EXERCISE DESCRIPTION -> Copy every line that holds the string "Colour" from the data below.

=======

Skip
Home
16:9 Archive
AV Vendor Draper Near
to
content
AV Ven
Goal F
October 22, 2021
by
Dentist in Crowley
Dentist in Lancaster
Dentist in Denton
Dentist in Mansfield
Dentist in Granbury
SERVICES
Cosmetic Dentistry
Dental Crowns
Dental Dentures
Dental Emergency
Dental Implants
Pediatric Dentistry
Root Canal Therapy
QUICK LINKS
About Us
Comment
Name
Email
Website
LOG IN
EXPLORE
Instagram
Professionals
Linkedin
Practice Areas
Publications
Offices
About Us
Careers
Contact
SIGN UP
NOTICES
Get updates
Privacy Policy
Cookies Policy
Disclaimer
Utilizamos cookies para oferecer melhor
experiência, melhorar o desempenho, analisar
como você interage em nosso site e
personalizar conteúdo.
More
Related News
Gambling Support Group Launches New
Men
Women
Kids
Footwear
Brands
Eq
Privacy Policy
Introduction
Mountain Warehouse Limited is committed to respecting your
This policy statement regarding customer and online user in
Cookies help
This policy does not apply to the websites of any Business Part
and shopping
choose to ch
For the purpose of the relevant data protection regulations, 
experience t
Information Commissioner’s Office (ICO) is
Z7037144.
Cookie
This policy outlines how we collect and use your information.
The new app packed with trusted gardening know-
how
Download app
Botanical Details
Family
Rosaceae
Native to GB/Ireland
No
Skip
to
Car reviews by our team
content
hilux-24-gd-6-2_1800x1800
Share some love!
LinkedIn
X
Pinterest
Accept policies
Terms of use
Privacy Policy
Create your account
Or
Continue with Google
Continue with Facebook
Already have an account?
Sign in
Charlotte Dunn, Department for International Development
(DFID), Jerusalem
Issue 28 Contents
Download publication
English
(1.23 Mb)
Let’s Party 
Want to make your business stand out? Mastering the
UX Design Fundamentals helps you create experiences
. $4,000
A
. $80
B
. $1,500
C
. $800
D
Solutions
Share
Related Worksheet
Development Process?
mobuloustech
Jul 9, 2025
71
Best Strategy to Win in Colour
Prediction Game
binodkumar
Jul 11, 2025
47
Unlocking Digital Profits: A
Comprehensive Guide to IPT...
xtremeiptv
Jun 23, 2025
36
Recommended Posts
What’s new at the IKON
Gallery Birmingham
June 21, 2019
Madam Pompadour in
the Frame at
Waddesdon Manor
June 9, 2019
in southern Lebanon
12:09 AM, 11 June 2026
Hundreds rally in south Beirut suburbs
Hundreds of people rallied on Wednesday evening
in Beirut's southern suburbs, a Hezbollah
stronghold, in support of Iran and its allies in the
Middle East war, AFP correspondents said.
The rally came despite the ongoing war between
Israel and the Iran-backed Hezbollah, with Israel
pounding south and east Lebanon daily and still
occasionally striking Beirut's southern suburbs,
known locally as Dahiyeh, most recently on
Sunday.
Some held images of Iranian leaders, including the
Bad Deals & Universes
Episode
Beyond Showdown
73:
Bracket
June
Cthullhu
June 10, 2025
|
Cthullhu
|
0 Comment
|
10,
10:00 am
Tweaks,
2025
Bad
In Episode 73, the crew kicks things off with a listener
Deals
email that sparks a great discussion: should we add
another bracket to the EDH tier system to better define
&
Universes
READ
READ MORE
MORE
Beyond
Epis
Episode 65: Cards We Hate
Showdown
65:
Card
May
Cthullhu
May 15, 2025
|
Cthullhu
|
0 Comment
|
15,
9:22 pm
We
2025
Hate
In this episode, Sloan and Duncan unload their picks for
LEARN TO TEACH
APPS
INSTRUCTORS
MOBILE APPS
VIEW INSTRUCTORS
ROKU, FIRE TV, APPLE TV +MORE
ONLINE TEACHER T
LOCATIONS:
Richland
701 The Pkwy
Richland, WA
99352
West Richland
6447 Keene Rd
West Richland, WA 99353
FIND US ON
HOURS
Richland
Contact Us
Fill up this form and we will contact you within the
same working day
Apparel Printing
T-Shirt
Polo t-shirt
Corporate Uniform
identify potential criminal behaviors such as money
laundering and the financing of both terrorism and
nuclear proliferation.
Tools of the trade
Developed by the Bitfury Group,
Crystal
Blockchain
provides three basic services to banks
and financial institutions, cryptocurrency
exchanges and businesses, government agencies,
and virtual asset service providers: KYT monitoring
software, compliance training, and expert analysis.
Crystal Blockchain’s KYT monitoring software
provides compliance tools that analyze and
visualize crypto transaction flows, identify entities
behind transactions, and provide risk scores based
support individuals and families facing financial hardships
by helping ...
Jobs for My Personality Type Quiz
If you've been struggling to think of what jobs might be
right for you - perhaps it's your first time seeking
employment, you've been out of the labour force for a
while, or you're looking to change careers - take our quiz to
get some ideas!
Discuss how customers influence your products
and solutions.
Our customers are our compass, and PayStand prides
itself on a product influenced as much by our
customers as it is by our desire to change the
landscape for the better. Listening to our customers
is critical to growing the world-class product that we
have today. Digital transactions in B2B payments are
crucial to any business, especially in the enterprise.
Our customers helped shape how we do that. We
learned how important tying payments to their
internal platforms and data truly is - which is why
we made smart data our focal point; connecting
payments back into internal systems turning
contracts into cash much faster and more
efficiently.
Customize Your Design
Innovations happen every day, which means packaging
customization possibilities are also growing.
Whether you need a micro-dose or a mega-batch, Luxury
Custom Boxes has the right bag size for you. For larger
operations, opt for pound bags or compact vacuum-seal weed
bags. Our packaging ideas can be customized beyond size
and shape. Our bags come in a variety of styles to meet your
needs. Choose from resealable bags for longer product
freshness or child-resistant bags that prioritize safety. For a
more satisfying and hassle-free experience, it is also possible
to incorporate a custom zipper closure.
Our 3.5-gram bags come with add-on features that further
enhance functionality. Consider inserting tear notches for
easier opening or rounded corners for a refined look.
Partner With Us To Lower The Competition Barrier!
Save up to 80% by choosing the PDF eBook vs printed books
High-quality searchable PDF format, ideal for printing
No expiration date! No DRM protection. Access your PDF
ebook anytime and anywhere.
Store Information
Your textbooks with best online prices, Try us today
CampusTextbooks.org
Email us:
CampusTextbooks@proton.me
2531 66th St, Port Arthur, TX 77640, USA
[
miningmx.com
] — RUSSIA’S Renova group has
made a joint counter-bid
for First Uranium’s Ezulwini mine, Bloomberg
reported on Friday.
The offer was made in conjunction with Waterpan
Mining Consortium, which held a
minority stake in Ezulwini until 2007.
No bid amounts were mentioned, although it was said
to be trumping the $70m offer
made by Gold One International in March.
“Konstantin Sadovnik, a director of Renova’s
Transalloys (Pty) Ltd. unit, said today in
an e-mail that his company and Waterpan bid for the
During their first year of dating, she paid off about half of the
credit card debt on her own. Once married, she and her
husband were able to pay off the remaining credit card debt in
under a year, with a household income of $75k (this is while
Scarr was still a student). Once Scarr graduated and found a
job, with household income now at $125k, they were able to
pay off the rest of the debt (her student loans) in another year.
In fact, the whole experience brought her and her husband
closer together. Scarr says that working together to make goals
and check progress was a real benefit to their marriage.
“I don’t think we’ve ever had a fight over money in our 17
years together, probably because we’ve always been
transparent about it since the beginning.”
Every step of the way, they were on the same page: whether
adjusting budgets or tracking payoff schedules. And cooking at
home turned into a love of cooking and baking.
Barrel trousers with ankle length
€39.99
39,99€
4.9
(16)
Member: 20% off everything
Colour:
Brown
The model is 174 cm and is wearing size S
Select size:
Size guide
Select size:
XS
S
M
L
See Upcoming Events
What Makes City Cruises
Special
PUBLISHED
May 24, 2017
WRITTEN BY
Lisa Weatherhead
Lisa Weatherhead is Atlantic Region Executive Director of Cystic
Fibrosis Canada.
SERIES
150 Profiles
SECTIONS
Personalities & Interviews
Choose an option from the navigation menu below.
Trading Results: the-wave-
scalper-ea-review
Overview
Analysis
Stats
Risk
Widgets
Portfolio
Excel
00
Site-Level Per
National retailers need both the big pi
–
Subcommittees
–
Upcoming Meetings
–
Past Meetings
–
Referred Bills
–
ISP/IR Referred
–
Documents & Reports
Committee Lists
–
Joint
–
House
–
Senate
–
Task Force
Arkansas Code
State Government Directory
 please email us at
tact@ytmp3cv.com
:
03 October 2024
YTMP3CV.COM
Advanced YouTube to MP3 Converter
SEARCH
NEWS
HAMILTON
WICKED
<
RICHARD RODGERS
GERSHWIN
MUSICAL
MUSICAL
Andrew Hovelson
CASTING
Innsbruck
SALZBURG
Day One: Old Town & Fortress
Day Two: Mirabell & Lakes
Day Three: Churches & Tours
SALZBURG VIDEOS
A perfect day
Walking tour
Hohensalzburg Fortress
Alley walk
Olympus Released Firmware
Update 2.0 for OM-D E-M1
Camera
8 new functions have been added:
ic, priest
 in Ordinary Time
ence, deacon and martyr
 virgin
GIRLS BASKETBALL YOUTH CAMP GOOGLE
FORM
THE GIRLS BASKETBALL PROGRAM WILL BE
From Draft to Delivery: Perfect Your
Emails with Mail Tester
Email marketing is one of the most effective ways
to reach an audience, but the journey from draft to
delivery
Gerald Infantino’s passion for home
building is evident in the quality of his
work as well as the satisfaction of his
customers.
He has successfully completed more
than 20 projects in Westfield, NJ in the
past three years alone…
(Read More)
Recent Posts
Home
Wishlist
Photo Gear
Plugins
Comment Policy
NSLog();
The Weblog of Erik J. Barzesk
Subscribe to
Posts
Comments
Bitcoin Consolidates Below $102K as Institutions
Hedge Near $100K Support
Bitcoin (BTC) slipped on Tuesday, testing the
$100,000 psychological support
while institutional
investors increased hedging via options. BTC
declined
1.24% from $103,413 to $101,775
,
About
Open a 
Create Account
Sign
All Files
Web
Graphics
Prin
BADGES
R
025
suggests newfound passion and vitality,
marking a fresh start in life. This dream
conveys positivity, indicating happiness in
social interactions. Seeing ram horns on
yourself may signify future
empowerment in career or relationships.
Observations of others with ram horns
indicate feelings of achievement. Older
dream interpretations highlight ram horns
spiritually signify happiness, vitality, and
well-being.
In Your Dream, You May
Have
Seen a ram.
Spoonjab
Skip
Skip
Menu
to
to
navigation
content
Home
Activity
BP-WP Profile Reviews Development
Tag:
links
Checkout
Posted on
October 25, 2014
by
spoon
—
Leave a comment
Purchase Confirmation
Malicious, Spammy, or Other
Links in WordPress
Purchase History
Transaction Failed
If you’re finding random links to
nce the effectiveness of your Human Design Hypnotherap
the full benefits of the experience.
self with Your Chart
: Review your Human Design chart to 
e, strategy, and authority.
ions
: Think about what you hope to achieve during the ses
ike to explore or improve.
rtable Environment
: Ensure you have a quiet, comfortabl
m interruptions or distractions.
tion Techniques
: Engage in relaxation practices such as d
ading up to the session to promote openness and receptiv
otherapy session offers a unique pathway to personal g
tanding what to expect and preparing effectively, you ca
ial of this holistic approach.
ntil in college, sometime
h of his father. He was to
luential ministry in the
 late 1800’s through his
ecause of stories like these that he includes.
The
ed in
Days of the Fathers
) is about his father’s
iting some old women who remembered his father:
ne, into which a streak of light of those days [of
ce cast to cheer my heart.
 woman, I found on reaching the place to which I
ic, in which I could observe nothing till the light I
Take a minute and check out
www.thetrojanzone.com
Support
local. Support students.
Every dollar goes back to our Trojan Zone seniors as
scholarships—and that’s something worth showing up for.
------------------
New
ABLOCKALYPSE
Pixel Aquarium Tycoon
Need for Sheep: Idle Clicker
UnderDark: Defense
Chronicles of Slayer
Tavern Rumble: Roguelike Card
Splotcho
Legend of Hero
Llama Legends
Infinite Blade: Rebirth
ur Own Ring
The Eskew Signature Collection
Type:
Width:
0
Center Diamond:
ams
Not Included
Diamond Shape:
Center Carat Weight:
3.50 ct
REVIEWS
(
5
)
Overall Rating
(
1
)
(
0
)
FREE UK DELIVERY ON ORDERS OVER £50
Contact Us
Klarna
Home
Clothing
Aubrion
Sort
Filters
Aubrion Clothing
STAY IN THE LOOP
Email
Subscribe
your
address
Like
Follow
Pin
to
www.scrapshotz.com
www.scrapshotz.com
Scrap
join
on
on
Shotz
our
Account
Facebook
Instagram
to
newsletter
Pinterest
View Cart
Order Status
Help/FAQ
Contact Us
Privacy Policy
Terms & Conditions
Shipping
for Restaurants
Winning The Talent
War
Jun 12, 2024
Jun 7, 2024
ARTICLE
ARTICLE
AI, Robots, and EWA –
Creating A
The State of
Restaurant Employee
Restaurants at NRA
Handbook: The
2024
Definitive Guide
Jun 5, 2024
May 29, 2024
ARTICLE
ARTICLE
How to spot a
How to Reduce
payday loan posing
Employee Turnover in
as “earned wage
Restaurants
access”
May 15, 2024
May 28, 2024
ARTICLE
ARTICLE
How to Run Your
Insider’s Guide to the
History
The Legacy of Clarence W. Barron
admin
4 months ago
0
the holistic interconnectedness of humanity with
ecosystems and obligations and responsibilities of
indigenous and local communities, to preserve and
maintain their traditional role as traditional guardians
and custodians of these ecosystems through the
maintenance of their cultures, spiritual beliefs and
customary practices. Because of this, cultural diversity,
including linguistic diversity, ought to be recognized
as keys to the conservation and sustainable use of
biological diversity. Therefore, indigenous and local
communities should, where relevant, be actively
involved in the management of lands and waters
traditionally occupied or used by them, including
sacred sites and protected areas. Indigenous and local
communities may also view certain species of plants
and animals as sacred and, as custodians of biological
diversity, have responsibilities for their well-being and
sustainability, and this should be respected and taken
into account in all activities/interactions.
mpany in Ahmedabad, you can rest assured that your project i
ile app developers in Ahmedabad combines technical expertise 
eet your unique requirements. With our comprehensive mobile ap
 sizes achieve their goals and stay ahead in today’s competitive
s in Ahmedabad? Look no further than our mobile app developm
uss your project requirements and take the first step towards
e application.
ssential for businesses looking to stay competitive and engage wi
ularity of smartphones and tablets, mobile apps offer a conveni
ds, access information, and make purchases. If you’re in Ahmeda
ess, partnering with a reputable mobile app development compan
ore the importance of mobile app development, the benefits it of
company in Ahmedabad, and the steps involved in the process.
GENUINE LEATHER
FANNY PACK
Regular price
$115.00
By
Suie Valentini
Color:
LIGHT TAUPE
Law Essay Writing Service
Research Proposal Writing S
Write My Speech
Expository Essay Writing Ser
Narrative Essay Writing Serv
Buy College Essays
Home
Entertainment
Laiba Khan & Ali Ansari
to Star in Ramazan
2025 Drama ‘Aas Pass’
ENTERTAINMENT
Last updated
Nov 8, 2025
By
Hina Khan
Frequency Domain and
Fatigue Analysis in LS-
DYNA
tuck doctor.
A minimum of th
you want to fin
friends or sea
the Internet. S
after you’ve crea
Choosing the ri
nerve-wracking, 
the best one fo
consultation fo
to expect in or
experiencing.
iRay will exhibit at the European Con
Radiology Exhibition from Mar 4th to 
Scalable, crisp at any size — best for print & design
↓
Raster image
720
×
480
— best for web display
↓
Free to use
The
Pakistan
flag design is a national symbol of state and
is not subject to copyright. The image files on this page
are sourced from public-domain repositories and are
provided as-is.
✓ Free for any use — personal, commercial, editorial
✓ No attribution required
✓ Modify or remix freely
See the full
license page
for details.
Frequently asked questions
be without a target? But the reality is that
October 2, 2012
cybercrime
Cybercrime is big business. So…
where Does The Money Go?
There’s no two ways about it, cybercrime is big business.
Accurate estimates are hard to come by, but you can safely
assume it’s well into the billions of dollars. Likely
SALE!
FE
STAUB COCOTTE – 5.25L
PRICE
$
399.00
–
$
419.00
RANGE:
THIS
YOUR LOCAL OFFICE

=======

WRITTEN ANSWER ->
Best Strategy to Win in Colour
Colour:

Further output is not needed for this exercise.